Par for the course for this administration. (In fact, par for the course for this administration both on trying to conceal information, trying -- somewhat incompetently -- to conceal the fact that they were concealing information, and for the third or fourth revelation of administration misbehavior this week. Honestly, couldn't they space out the revelations of their stupidity any better than this?)
I am also seriously appalled by the actions of some of my fellow librarians and archivists
The National Archives helped keep secret a multi-year effort by the Air Force, the CIA and other federal agencies to withdraw thousands of historical documents from public access on Archives shelves, even though the records had been declassified. In a 2002 memorandum, obtained through a Freedom of Information Act request and released yesterday by the National Security Archive, a nonprofit research library housed at George Washington University, Archives officials agreed to help pull the materials for possible reclassification and conceal the identities of anyone participating in the effort. The Associated Press reported yesterday that it had requested a copy of the memo three years ago.
"[I]t is in the interest of both [redacted agency name] and the National Archives and Records Administration to avoid the attention and researcher complaints that may arise from removing material that has already been available publicly from the open shelves for extended periods of time," the Archives memo read, in part....
Well, yes, I should think that NARA would want to avoid attention and researcher complaints and, oh yes, possible investigations by Congress into clearly unethical actions on the part of the administration and the national archives.
That said, this appears to be one of those programs that started out as a bad, and intentionally quite limited, idea from the Clinton administration that the Bush administration decided was a very good idea, because why would you want public information available to the public?
...Independent historian Matthew M. Aid uncovered the reclassification program last summer when his requests for documents formerly available at the Archives were delayed or denied.
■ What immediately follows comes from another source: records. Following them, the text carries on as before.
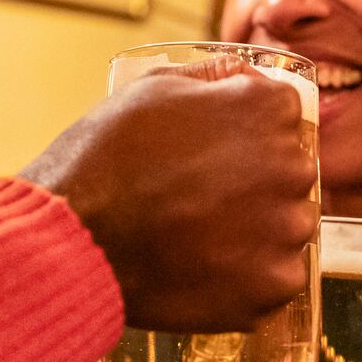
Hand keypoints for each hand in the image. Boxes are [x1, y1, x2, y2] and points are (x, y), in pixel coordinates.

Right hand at [20, 58, 318, 332]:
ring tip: (197, 237)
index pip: (282, 114)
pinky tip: (204, 269)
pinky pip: (277, 278)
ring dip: (254, 231)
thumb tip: (243, 74)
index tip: (215, 151)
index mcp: (265, 109)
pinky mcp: (272, 286)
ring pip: (286, 227)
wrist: (73, 240)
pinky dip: (248, 278)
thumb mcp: (151, 89)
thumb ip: (210, 76)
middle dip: (253, 182)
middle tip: (198, 197)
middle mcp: (289, 166)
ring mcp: (284, 231)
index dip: (246, 131)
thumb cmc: (102, 159)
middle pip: (288, 172)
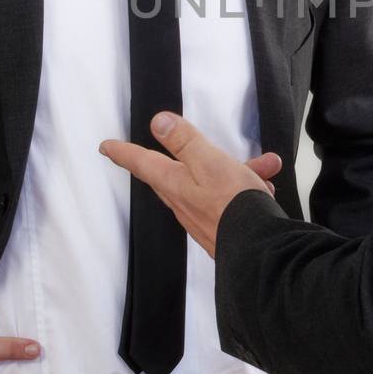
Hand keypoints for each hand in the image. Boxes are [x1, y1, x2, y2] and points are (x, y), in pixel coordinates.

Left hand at [100, 112, 277, 256]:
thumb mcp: (209, 162)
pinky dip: (246, 191)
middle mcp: (184, 204)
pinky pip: (229, 201)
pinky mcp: (222, 229)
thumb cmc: (235, 206)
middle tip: (186, 146)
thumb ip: (184, 142)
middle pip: (174, 174)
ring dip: (236, 171)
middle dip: (187, 156)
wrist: (259, 251)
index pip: (142, 163)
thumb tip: (159, 123)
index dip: (124, 152)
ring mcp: (203, 218)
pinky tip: (266, 189)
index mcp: (176, 184)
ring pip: (212, 184)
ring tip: (264, 166)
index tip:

In February, the Archives acknowledged that about 9,500 records totaling more than 55,000 pages had been withdrawn and reclassified since 1999. The memo released yesterday says some records "may have been improperly marked as declassified" and their release "would harm the national security interests of the United States by revealing sensitive sources and methods of intelligence collection."
But historians who previously obtained copies of records have said many date to the 1940s and 1950s and pose no conceivable security risk. The program dates to the Clinton administration, when the CIA and other agencies began recalling documents they believed were improperly released under a 1995 executive order requiring declassification of many historical records 25 years old and older. The pace of the removal picked up after the Sept. 11, 2001, attacks. Although the Archives will not name the agencies involved, historians with the National Security Archive have said the Defense Intelligence Agency, the Defense Department and the Justice Department also have participated....
You know ... I can understand DIA and Defense wanting to yank documents. But what sorts of archived information could Justice have conceivably wanted to yank out of public view? Justice didn't historically classify that many documents prior to the Clinton administration and the advent of the FISA court, did they? And I can't imagine that FISA court documents are ever declassified; certainly they wouldn't have been declassified as yet.
Still. The librarians and archivists who lent themselves to this activity without public knowledge or protest should be deeply and sincerely ashamed of themselves. This type of unrestrained activity goes against everything our profession should stand for.